What struck me most in this section of the exhibition was a wall of colorful Post-it notes on which visitors had written the names of those they had lost. I wrote “Beatriz” on a pink Post-it and drew two little butterflies around her name before sticking it to the wall. I did this immediately upon entering the space, before realizing that this was not a piece in the show at all but rather the museum’s way of providing an outlet for viewers, as if creating the emotional space the exhibition’s topic embodied but the work itself seemed to skirt. Had I known more about da Costa at the time, I don’t know if I would have written her name (surely I wouldn’t have added the butterflies), but I was glad I did.

It was in the second and larger room of the exhibition, where da Costa’s three-channel video, Dying for the Other, is the only work on view, that the artist’s individual struggle was more profoundly revealed. A visceral and challenging piece, it pairs images of da Costa’s thin but strong body alternately attempting voice, yoga, and other exercises with those of laboratory mice used in many experiments (here, specifically, for breast cancer) and images of other patients undergoing treatment. Disturbing by nature, these pictures of pink and seemingly cryogenically frozen mice were almost too much for me, a vegetarian for more than 20 years currently undergoing treatments that likely originated with animals just like these.

In the gallery, I was too stunned to piece together how these difficult images could get viewers from a place of turning away to one of contemplating, as da Costa had hoped, “the ethics and politics of health.” Later, I considered what she wrote about, “the messiness embedded in the practice of maintaining one kind of life by killing another.” To me, Dying for the Other (2011–12) is a ritual act, a prayer to the animals that perish so that we may, ideally, heal and live. Intentionally or not, this triptych also seems to channel and expose the wordless flood of feelings and experience that bubbles up when faced with life’s deepest challenge. Da Costa’s is a conceptual piece moored by very real emotional, physical, and psychic experience that is as complicated and difficult and poetic as life—and as death.

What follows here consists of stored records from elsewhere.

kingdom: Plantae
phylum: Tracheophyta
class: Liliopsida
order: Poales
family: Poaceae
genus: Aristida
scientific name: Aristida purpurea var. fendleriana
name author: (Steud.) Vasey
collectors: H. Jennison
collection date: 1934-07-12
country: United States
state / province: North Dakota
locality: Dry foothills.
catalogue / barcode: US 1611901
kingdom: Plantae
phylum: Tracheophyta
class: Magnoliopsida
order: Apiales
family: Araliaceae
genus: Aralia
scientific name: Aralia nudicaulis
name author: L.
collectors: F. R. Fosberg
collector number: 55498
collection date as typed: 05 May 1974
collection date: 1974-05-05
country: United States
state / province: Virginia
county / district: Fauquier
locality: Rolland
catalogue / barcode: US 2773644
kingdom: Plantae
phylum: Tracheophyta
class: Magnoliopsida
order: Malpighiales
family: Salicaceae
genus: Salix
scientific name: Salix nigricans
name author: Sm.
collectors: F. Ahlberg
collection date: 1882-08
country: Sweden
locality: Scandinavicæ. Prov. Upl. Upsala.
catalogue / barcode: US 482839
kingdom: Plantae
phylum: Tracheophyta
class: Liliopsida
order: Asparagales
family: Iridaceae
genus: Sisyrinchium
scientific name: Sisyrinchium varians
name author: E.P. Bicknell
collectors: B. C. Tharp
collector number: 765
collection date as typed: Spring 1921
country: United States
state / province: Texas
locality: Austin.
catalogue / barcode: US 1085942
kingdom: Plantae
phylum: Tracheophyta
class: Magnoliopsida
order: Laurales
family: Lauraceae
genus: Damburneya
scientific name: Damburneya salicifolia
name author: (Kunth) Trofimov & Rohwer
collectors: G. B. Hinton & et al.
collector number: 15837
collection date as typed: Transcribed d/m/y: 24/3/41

To live and die is natural. We all do both, and illness is often part of the process. But to live with a life-threatening disease, even for a time, feels surreal; from a stronger connection to life and the body to the imposition of new limits and a host of strange and uncomfortable changes, it can be overwhelming. It might seem too simple a conclusion but, when our perspective is shaken, the abiding inter-connection between us all becomes radically apparent. Szapocnikow, Wilke, and da Costa each reveal it in different ways, by allowing us entry into their deeply human experiences of a fraught and fragile time empowered and memorialized by art.